TASK DESCRIPTION -
Your answer should be every line of the records that contains the word "Bellas", copied as it stands.

PROVIDED ENTRIES -
"""

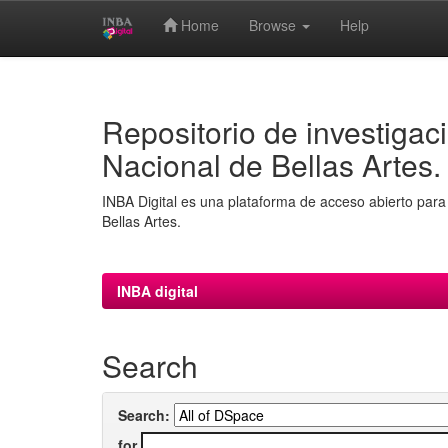
Home
Browse
Help
Skip
navigation
Repositorio de investigaci
Nacional de Bellas Artes.
INBA Digital es una plataforma de acceso abierto para 
Bellas Artes.
INBA digital
Search
Search:
for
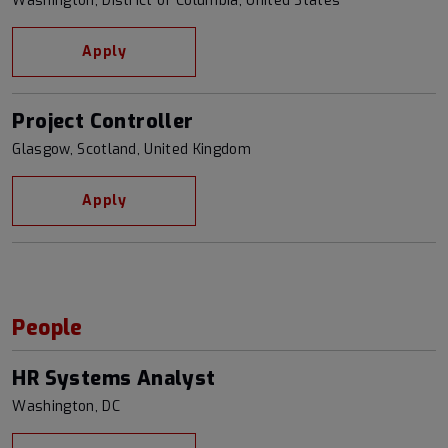
Washington, District of Columbia, United States
Apply
Project Controller
Glasgow, Scotland, United Kingdom
Apply
People
HR Systems Analyst
Washington, DC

"""

RESPONSE -
Nacional de Bellas Artes.
Bellas Artes.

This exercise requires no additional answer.